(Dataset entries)
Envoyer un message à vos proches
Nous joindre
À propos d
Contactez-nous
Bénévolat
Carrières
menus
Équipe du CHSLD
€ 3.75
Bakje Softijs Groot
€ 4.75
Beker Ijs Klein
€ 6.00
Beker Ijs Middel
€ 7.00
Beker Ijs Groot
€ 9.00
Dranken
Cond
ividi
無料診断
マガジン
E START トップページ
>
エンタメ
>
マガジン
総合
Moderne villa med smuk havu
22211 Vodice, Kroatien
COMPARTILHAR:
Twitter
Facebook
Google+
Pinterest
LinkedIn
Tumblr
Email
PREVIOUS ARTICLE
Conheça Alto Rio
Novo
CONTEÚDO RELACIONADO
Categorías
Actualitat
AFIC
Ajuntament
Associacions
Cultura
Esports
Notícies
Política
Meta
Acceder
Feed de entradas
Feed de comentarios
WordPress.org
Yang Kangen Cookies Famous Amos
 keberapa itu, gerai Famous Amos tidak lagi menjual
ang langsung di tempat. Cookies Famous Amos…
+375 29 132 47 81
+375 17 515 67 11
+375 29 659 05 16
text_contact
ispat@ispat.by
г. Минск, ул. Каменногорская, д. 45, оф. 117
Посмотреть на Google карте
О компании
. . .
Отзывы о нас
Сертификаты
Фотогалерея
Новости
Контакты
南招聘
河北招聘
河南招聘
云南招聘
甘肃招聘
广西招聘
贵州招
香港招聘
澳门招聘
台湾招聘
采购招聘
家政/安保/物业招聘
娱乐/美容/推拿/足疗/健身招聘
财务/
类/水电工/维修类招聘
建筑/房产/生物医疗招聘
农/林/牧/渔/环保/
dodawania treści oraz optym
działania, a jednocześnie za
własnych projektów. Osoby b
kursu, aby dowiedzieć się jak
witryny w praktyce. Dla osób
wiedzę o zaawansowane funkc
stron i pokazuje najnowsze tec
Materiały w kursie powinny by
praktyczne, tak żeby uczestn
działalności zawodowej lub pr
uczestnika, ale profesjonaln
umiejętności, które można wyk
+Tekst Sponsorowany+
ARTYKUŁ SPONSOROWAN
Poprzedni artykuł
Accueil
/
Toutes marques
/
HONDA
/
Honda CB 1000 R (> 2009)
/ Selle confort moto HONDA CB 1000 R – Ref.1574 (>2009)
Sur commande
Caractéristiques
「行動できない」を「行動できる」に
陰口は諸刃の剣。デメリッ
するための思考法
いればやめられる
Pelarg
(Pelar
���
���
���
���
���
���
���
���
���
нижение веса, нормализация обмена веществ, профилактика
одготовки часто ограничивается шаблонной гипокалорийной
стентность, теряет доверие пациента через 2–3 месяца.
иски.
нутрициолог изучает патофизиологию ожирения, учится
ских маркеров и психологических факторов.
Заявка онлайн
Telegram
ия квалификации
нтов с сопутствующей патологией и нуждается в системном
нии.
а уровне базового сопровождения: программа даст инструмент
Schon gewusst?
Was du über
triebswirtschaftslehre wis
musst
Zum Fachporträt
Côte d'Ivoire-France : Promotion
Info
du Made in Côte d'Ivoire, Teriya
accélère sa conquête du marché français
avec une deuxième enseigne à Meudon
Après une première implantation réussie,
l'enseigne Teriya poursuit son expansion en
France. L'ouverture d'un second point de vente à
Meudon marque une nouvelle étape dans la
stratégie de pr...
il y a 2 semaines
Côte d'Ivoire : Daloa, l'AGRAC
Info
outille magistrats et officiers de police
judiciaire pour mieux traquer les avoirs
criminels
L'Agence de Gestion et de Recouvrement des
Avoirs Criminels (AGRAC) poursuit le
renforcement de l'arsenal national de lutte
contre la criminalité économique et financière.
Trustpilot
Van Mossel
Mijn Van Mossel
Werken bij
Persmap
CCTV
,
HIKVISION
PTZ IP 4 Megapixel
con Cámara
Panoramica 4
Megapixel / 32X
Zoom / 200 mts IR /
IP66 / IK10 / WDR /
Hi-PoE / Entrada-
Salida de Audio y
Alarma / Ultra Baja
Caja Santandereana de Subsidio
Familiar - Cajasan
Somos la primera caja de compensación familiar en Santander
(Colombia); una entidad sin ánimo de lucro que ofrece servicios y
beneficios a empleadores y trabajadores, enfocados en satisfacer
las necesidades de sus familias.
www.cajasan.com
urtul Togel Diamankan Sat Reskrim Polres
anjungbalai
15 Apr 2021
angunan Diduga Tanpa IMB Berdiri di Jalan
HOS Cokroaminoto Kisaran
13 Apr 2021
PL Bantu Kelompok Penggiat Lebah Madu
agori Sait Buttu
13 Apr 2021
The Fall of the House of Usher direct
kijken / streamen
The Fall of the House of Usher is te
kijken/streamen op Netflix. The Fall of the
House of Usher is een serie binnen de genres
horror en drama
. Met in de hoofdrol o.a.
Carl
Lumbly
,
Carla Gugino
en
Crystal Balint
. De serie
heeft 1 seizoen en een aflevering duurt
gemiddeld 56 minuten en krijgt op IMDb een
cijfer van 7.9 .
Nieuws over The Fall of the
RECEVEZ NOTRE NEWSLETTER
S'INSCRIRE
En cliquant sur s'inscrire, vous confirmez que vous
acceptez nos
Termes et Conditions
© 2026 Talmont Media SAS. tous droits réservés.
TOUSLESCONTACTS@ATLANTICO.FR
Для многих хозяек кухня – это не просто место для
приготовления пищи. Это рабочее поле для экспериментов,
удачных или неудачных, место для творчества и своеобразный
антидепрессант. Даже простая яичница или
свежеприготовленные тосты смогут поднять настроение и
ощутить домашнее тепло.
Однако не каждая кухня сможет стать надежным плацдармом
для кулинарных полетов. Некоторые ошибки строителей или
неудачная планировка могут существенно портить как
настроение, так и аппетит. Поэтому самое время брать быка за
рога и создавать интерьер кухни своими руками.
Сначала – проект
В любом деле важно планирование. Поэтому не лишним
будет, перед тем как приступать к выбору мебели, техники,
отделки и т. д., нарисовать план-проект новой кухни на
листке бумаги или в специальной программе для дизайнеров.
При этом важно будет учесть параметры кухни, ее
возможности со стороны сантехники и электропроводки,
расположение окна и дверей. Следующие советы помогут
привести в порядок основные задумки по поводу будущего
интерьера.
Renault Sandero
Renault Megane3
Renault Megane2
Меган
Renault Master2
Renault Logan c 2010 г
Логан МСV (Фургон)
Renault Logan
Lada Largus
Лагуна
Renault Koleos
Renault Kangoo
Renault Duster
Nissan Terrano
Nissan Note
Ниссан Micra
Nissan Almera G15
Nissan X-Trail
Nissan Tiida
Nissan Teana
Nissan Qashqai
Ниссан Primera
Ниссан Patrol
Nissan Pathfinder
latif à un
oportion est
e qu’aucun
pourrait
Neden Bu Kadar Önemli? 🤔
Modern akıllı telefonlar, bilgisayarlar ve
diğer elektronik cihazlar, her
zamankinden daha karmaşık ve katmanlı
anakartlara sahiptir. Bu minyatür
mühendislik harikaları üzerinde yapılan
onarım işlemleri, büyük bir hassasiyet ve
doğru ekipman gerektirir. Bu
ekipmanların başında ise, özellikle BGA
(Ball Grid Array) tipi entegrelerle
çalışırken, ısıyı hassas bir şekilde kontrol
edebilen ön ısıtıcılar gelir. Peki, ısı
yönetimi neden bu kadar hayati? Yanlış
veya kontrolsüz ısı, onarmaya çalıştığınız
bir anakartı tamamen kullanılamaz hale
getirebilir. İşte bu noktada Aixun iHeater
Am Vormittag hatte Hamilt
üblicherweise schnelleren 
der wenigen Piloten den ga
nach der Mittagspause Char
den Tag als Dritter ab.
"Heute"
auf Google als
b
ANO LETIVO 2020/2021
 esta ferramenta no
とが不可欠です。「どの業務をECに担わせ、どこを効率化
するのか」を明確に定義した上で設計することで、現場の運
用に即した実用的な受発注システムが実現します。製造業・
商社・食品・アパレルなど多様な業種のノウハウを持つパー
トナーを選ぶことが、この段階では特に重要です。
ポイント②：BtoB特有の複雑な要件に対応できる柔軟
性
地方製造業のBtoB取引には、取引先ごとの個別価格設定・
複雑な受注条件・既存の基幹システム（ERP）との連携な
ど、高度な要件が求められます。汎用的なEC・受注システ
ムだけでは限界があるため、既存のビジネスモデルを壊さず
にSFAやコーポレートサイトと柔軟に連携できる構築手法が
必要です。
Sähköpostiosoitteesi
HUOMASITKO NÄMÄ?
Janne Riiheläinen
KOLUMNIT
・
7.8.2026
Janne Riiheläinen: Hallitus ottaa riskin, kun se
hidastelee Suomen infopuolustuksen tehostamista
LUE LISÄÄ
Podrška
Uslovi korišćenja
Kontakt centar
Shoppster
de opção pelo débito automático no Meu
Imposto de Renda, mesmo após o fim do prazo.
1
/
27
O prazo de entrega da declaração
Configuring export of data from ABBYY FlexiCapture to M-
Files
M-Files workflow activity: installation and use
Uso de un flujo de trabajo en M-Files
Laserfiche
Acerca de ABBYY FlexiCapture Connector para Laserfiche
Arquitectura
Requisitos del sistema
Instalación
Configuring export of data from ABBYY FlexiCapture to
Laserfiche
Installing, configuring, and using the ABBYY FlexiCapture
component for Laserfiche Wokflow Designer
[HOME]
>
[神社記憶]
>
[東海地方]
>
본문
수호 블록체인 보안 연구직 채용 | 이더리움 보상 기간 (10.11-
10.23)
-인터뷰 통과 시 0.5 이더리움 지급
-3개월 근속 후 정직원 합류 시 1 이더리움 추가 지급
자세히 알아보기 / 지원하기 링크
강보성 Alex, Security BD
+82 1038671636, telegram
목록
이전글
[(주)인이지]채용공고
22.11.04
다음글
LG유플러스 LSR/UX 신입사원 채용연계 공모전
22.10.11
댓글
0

Work order: Wherever a line of the data above contains "France", copy that line.

Reply:
Côte d'Ivoire-France : Promotion
France. L'ouverture d'un second point de vente à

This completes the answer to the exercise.